20.          Nothing turns on the judge's possible failure to consider expressly if the appellant had shown that removal created a real risk to the rights protected by Article 3 of the European Convention on Human Rights. That part of the claim was relevant if there was a risk to the appellant but he was not entitled to refugee status. I am not satisfied that the judge did not consider Article 3 although Mr Solomon rightly draws attention to a lack of detail on this point. There is no material error. The judge plainly had in mind the risks on return and decided there was no real risk.

21.          The finding that there was no real risk is itself the subject of challenge. Ground 2 contends that the judge erred by not assessing the facts cumulatively. This seems to me the appellant's best point and I return to it below.

22.          Ground 3 echoes the above.

23.          The judge is criticised for deciding that the appellant had not shown that his father was a former army officer. I do not agree that the judge was requiring corroboration. It is trite law that corroboration is not needed in asylum cases (or much else in law these days as far as I can see). It was open to the judge to note that there was nothing to support the appellant's claim that his victim's father was a man of influence in Sri Lanka. Whilst it might be very difficult to produce evidence to support a claim as nebulous as the victim's father having influence, the judge was entitled to note that there was no evidence at all, other than the observations of an unnamed friend who could not give evidence. The judge was not, wrongly, seeking corroboration. She explained at paragraph 35 that she attached no weight to the hearsay evidence. Her point was that the evidence relied on was just not very good and this was a finding clearly open to her.

24.          The judge was similarly entitled to comment adversely on the absence of direct evidence from a friend who was supposed to have heard the threat that was made to the appellant at the end of the trial.

25.          It is right that the First-tier Tribunal Judge did not engage directly, or at all, with the explanation offered for not raising the complaint that he was threatened when, or soon after, the threats were said to have occurred. The appellant says that he did not want more trouble. However the complaint was not raised at the time and there was no independent evidence to support the appellant's claim that it was ever made except in the context of these proceedings. There had been ample time for the signs of anger and revenge to show themselves and none were reported.

26.          At paragraph 6 of the grounds the judge is criticised for saying that there were no photographs of the appellant in Sri Lankan publications and so there would be nothing to connect him to the person mentioned in the articles. The grounds complain that this is an inadequate summary of the evidence. The grounds contend that the appellant's alias appears in UK and Sri Lankan publications and that his photograph appears on the web and paper version of the Kilburn Times in the United Kingdom. The grounds refer to pages 77 and 78 in the bundle. The pages in my bundle are inadequately copied but it is certainly clear that they are photographs and, on the assumption that the appellant's solicitors are acting in good faith (which I have absolutely no reason to doubt), I must accept that better copies of the papers would show the appellant.

— Extracted records —
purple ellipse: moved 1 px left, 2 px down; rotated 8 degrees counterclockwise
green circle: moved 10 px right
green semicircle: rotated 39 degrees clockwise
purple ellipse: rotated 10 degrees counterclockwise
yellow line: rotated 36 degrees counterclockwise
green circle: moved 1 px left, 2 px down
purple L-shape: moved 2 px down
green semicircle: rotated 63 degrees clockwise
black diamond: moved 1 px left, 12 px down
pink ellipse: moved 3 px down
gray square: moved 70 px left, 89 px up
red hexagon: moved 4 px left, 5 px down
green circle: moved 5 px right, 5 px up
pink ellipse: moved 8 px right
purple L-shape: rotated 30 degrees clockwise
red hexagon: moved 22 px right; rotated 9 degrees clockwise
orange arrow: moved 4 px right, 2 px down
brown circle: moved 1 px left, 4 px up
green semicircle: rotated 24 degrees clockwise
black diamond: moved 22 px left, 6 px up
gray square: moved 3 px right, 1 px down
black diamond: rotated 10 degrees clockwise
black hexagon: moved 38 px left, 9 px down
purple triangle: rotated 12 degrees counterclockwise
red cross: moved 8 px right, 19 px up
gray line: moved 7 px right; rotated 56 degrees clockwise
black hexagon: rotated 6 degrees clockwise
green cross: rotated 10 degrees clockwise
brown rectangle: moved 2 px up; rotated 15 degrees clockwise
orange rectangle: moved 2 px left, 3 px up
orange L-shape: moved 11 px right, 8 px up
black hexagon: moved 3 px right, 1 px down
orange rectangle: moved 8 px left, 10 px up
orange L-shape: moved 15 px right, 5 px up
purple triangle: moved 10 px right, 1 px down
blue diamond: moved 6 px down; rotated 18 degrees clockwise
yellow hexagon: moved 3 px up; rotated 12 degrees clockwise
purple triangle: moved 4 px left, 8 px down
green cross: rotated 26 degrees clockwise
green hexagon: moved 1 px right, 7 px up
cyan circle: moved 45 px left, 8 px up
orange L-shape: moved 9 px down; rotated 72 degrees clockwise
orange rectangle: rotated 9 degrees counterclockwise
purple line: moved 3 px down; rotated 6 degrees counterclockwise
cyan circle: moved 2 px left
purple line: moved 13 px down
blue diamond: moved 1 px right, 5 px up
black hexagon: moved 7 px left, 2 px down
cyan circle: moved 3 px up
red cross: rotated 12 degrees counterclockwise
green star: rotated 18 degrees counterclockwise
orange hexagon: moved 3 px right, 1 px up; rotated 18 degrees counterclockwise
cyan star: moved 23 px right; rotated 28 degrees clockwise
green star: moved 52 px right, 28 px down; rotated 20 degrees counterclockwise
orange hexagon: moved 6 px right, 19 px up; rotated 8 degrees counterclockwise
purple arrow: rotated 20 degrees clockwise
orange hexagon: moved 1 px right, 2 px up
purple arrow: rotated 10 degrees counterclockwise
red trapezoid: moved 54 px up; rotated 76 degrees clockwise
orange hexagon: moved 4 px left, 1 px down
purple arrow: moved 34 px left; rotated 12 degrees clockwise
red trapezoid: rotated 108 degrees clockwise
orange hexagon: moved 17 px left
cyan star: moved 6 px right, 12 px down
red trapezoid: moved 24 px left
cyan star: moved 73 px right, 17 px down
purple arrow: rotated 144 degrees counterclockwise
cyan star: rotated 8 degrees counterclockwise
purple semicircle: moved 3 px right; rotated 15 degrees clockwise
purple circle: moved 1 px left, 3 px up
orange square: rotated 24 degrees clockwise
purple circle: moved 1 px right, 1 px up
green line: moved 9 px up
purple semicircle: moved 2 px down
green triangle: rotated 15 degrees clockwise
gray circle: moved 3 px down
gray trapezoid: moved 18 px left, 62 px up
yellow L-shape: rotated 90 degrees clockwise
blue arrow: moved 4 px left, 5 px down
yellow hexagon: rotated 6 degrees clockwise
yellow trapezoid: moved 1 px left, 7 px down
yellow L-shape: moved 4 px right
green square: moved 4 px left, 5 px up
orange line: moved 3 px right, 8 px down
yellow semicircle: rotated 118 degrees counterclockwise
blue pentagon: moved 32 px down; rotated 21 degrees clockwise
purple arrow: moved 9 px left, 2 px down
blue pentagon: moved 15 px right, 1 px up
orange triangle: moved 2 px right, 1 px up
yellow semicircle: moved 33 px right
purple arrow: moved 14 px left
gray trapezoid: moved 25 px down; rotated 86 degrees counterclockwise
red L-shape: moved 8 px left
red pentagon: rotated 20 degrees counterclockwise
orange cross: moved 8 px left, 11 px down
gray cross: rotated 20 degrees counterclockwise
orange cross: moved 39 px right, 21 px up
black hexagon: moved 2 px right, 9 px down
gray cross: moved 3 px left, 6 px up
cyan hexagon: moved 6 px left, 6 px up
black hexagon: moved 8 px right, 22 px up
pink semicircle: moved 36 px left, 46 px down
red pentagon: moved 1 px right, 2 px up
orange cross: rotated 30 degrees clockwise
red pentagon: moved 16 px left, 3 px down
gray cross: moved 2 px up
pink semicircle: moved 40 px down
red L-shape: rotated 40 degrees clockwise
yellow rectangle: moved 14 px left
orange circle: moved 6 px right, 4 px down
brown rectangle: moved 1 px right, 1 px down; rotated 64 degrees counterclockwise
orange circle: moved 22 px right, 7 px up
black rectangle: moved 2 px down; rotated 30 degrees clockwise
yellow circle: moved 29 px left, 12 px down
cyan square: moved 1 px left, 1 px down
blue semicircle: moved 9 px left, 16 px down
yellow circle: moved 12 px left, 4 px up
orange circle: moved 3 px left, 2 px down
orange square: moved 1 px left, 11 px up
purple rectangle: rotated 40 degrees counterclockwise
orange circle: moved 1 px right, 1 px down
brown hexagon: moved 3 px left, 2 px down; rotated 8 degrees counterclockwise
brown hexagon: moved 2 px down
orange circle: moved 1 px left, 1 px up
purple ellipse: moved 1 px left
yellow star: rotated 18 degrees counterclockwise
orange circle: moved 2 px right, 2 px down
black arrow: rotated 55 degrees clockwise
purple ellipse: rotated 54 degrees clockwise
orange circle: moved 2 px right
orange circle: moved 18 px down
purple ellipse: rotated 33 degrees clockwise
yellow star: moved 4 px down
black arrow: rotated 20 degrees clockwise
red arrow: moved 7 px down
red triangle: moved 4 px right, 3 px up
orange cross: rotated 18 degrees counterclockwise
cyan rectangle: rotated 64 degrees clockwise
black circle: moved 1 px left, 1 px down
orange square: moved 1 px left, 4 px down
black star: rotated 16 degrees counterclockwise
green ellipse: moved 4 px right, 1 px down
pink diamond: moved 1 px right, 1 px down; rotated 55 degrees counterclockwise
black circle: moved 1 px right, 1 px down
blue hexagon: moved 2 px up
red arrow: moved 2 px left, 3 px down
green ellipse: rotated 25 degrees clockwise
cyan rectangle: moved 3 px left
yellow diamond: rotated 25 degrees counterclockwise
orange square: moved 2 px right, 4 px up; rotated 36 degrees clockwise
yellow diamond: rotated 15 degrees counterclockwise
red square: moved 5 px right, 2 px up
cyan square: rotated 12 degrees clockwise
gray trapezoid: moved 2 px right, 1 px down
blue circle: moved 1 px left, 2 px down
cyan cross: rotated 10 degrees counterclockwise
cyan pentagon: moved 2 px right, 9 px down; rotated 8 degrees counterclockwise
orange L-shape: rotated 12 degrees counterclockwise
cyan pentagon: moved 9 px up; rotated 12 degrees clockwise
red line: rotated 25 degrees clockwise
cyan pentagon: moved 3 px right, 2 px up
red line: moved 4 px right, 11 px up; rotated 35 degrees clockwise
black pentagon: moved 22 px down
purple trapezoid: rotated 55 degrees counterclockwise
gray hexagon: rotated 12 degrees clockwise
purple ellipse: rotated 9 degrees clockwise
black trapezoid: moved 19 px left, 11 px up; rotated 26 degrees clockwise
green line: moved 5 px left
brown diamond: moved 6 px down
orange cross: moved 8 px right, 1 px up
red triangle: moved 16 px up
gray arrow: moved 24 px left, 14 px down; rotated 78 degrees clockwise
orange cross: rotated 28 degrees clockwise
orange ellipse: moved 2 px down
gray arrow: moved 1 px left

— Written request —
Answer these questions about the excerpted judgment:
1. Which ground does the judge call the appellant's best point?
2. At which paragraph did the First-tier Tribunal Judge explain that she attached no weight to the hearsay evidence?
3. According to the grounds, which newspaper carries the appellant's photograph?
The listing is not needed for this work.

— Answer to the exercise —
1. Ground 2, which contends that the judge erred by not assessing the facts cumulatively.
2. Paragraph 35.
3. The Kilburn Times, in both its web and paper versions.